= Telebarú =

Regional television station in Panama (1964–1967)

Telebarú (also stylized Tele-Barú or without the accent) was the first regional television station in Panama. It broadcast from the city of David in Chiriquí Province near the border with Costa Rica. It was independent from the two extant television stations in the country at the time, Tevedos and RPC Televisión, operating for little more than two years in the 1960s.

== History ==
In the early years of television in Panama, Chiriquí received the nearest RPC relayer on channel 6, but with precarious image quality. In February 1964, plans to launch a dedicated station for the region were already being set, this time with a station that would relay part of Tevedos's programming, as the station had no relay in the country's west.

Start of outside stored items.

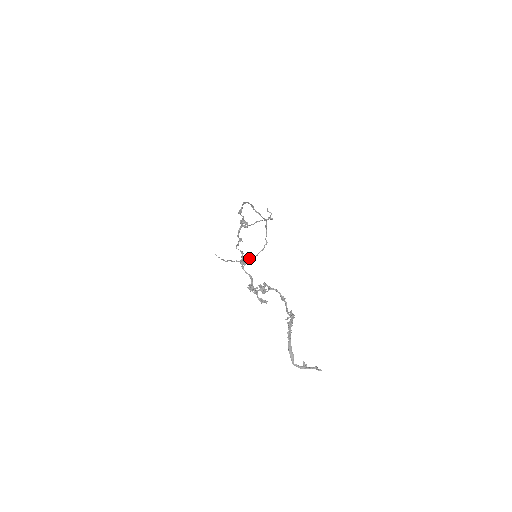
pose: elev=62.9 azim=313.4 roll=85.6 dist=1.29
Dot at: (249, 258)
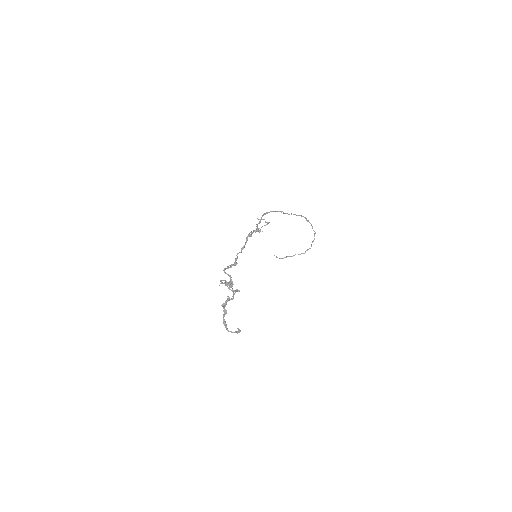
Dot at: (307, 249)
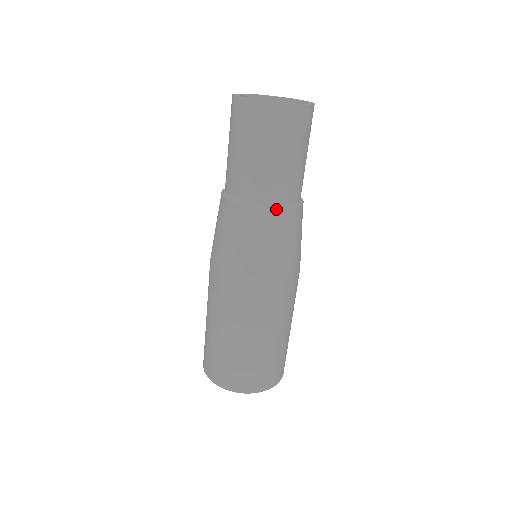
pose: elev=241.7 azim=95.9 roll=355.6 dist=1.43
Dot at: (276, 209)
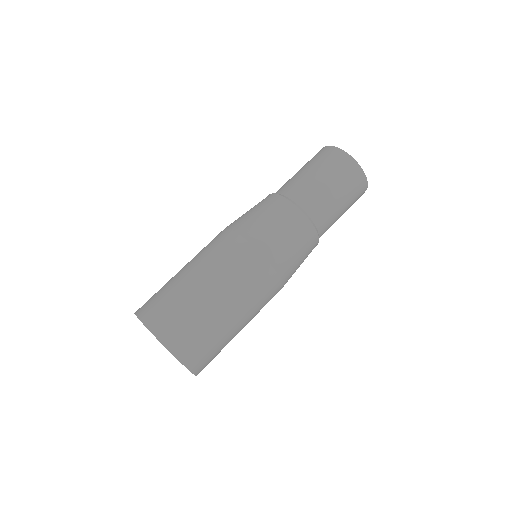
Dot at: (308, 217)
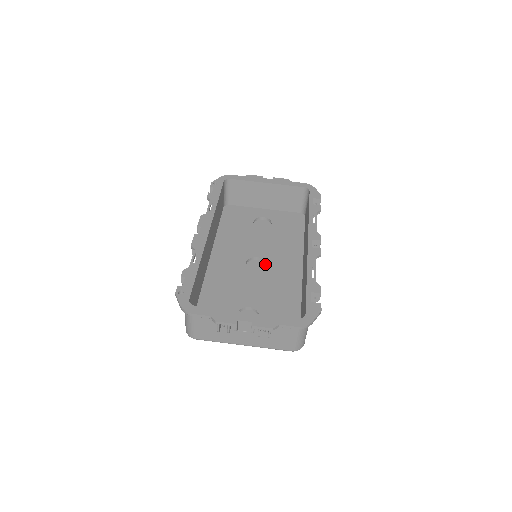
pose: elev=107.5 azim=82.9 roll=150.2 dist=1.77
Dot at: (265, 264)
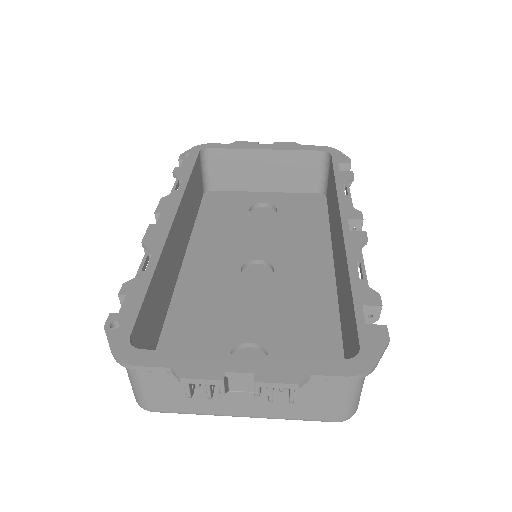
Dot at: (272, 269)
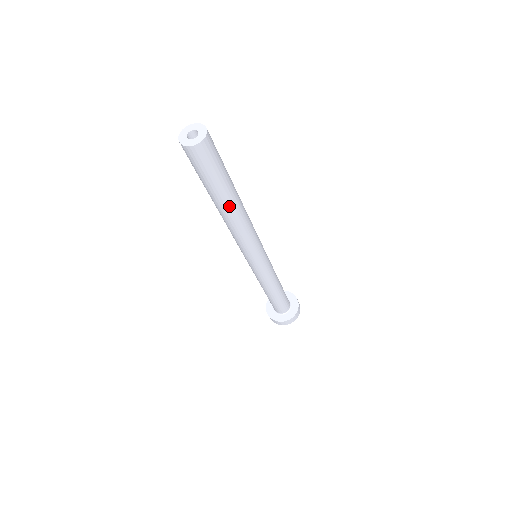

Telebarú was the first television station to be established outside of the central area. Its founders were Samudio and Manuel Ramón Guerra, with Sabas Abad Villegas Belilla in its founding staff. In August 1964, the station was conducting test broadcasts. The station opened on November 1, 1964, and operated from 4:45pm to 11pm every day. In March 1965, Chilean-born Eduardo Sampson, who had been living in the country for some time, moved to David, as he was appointed by the station as its sales director, while also presenting some programs.

One of its most popular productions was a children's show called Tío Barba, created by Sabas, which lasted throughout the station's existence and became a hit due to its originality and variety of content. Sabas later moved to Panama City, the national capital, after being hired by Publicentro de Panamá in 1968 to make advertising jingles for Panamanian television.

The station closed its operations on January 4, 1967, due to economic reasons.